The Role of Loss Aversion in Take-up and Repayment of Financing Contracts

This project uses a randomized controlled experiment to test the role of behavioural factors in the high take-up rates and subsequent high repayments for asset-collateralized loans.

In the developed world, when small businesses and consumers wish to purchase an asset, they often take a loan to purchase the asset and use the same asset as collateral for the loan. Yet this is not usual practice in most of the developing world due to difficult lending environments, which often have weak contract enforcement, weak legal institutions or regulatory caps on interest rates. In these settings, lenders may introduce restrictive borrowing conditions to minimize default risk. However, a recent study in Kenya (Jack et al., 2016) shows how relaxing collateral requirements for loans increased loans’ take-up without affecting default. A theoretical explanation is provided by the endowment effect (Kahneman et al., 1990), which could lead potential borrowers to prefer loans collateralized with new assets, since these loans do not put existing assets (the endowment) at risk. Furthermore, these behavioural factors imply that once a borrower acquires the asset, the latter will enter their reference point, and they will subsequently work harder to repay the loan. This project will therefore conduct a randomized controlled experiment in Kenya to test the role of behavioural factors in the observed high take-up rates and subsequent high repayments for asset-collateralized loans.

The project comprises two experiments.
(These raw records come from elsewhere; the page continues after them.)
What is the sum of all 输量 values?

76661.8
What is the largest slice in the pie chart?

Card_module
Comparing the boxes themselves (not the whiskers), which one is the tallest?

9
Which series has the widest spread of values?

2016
The first experiment analyses whether loans’ take-up for durable assets is higher if the new asset itself can be used as collateral for the loan, as compared to using a borrower’s existing assets of similar market value. Hence, the researchers will randomly endow all participants with one of two goods. After a time lag of a few weeks - so the first good enters their reference point - participants are then offered a loan to acquire the other good under (i) a standard loan (the participant uses the given good as collateral) or (ii) an asset-collateralized loan (the participant uses the newly acquired good as collateral). By comparing take-up in (i) and (ii) the researchers will observe whether the borrower will dislike the prospect of losing their existing asset more than losing the new asset, which is not yet in their reference point, even though the two items are similarly valued and the first item was randomly endowed. The second experiment studies whether asset-collateralized loans increase borrowers’ repayment rates due to loss-aversion over the collateral. Repayment will be compared in two types of contracts: (i) asset-collateralized loans and (ii) layaway contracts (individuals pay periodic instalments for the item and they receive it only if they complete the payments, otherwise they are given back the money).
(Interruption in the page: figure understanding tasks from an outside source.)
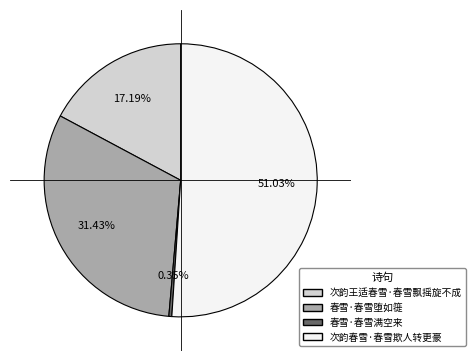

Which category has the biggest portion of the pie?

次韵春雪·春雪欺人转更豪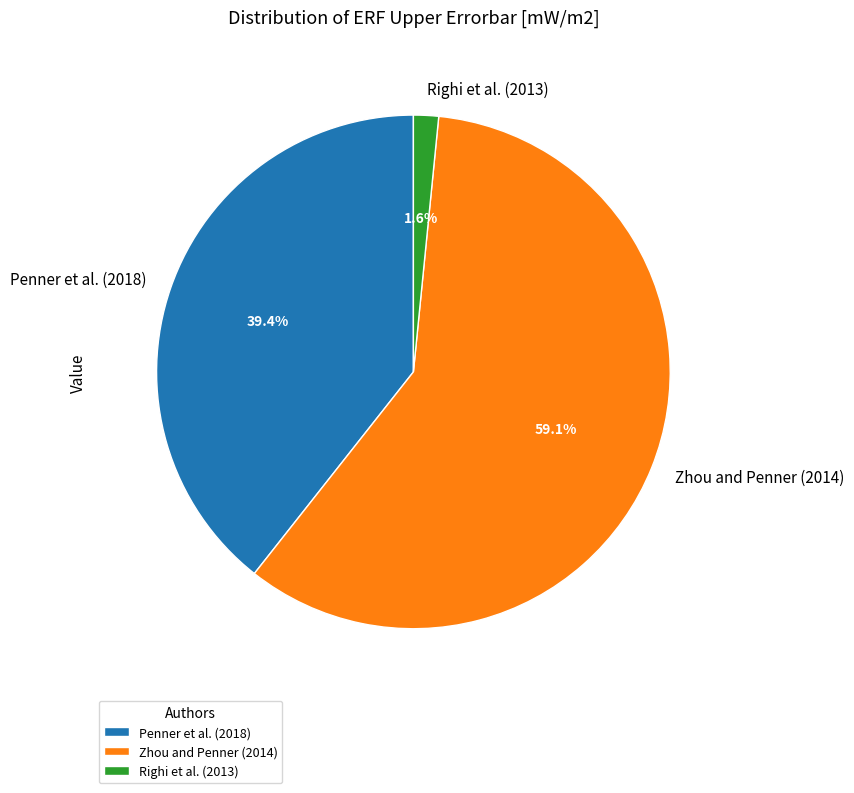

Rank the categories by value from highest to lowest.

Zhou and Penner (2014), Penner et al. (2018), Righi et al. (2013)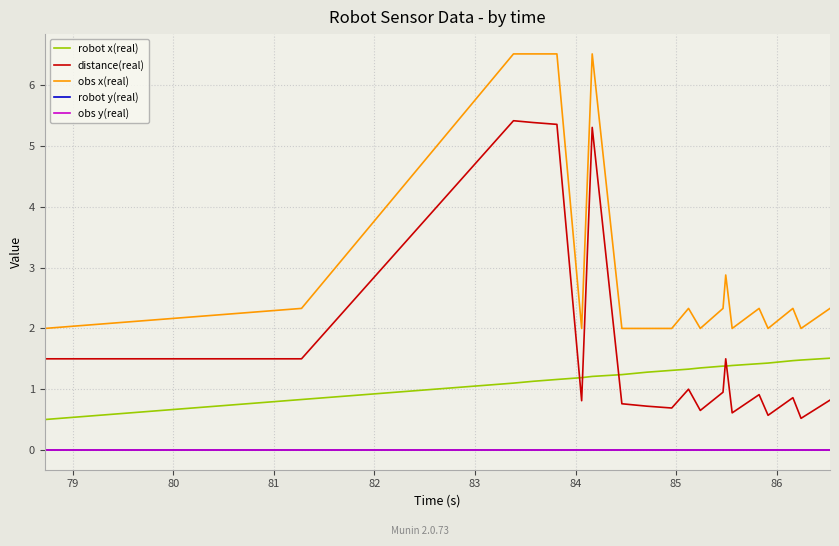

What is the difference between the second highest and minimum values in the distance(real) series?

4.9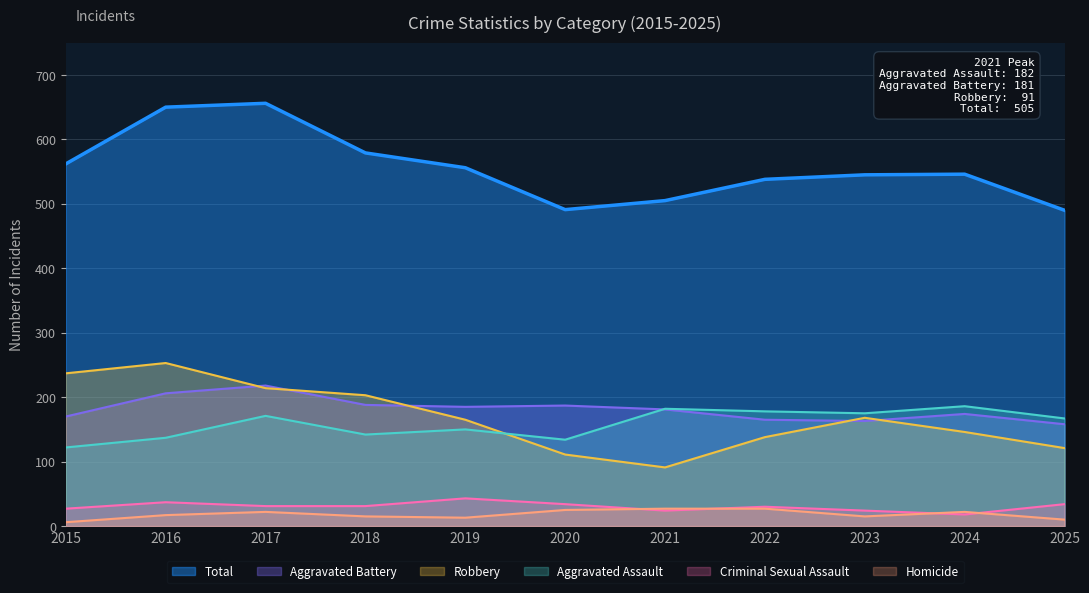

Between 2018 and 2024, which series saw the biggest shift?

Robbery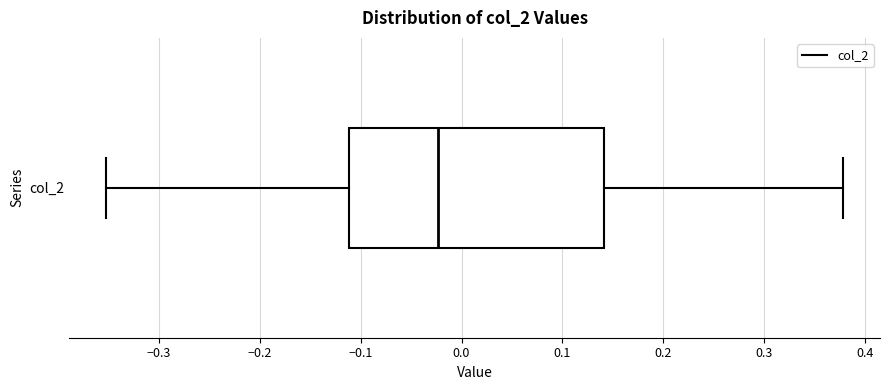

Transcribe this box plot: give where the median line is, the range the box spans, and where the two whiskers end, as read against the x-axis. The values are not printed on the chart, so give them approximately, as read against the axis.

median -0.02, box -0.11 to 0.14, whiskers -0.35 to 0.38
Access to finance for the purchase of productive assets is central to the success of small enterprises. Yet credit markets are incomplete in many developing economies. This project will provide insights into behavioural factors shaping loan take-up decisions for durable assets and, in so doing, will inform the design of products that can increase access to finance in developing countries. The evidence on repayment behaviour will also illustrate the feasibility of asset-collateralized loans from the perspective of a lender, and welfare calculations will inform government regulations and subsidies to lenders. While this experiment will focus on less expensive assets for budgetary reasons, the same behavioural mechanisms is likely to apply for a range of assets purchased by small businesses and enterprises in low-income countries.